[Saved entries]
__________

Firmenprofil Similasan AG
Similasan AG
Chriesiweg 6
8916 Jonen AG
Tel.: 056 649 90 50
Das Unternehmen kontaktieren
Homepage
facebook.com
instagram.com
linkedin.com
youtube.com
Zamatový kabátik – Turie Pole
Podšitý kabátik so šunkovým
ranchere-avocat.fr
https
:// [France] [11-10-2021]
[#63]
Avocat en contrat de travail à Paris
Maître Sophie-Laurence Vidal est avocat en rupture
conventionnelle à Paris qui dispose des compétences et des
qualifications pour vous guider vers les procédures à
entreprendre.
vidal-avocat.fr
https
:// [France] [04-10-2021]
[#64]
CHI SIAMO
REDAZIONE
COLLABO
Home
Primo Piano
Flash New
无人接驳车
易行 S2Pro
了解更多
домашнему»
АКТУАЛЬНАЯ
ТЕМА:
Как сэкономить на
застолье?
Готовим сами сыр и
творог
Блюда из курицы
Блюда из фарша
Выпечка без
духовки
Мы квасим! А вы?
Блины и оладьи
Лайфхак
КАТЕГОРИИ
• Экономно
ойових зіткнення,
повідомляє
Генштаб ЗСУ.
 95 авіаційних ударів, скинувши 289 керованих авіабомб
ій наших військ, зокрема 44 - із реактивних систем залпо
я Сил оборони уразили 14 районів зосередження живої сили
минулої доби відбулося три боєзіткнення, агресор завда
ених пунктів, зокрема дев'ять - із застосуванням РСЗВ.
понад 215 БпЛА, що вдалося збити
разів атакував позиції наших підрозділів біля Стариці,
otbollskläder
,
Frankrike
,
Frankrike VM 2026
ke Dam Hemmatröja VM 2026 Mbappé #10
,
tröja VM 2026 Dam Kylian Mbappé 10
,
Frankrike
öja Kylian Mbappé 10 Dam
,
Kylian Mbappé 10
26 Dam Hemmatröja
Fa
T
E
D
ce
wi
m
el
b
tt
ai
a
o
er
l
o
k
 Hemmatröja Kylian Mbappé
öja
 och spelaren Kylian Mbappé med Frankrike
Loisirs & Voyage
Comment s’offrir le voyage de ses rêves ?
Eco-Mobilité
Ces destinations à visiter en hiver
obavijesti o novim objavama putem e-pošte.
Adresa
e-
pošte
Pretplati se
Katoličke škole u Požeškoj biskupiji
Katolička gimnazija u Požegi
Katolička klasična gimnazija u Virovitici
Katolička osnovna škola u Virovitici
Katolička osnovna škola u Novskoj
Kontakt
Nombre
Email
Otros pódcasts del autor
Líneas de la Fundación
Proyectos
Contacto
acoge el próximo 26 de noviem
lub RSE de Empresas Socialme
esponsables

__________

**AIM OF THE EXERCISE**
Go through the records above and copy every line holding the word "kabátik".

**OUTPUT**
Zamatový kabátik – Turie Pole
Podšitý kabátik so šunkovým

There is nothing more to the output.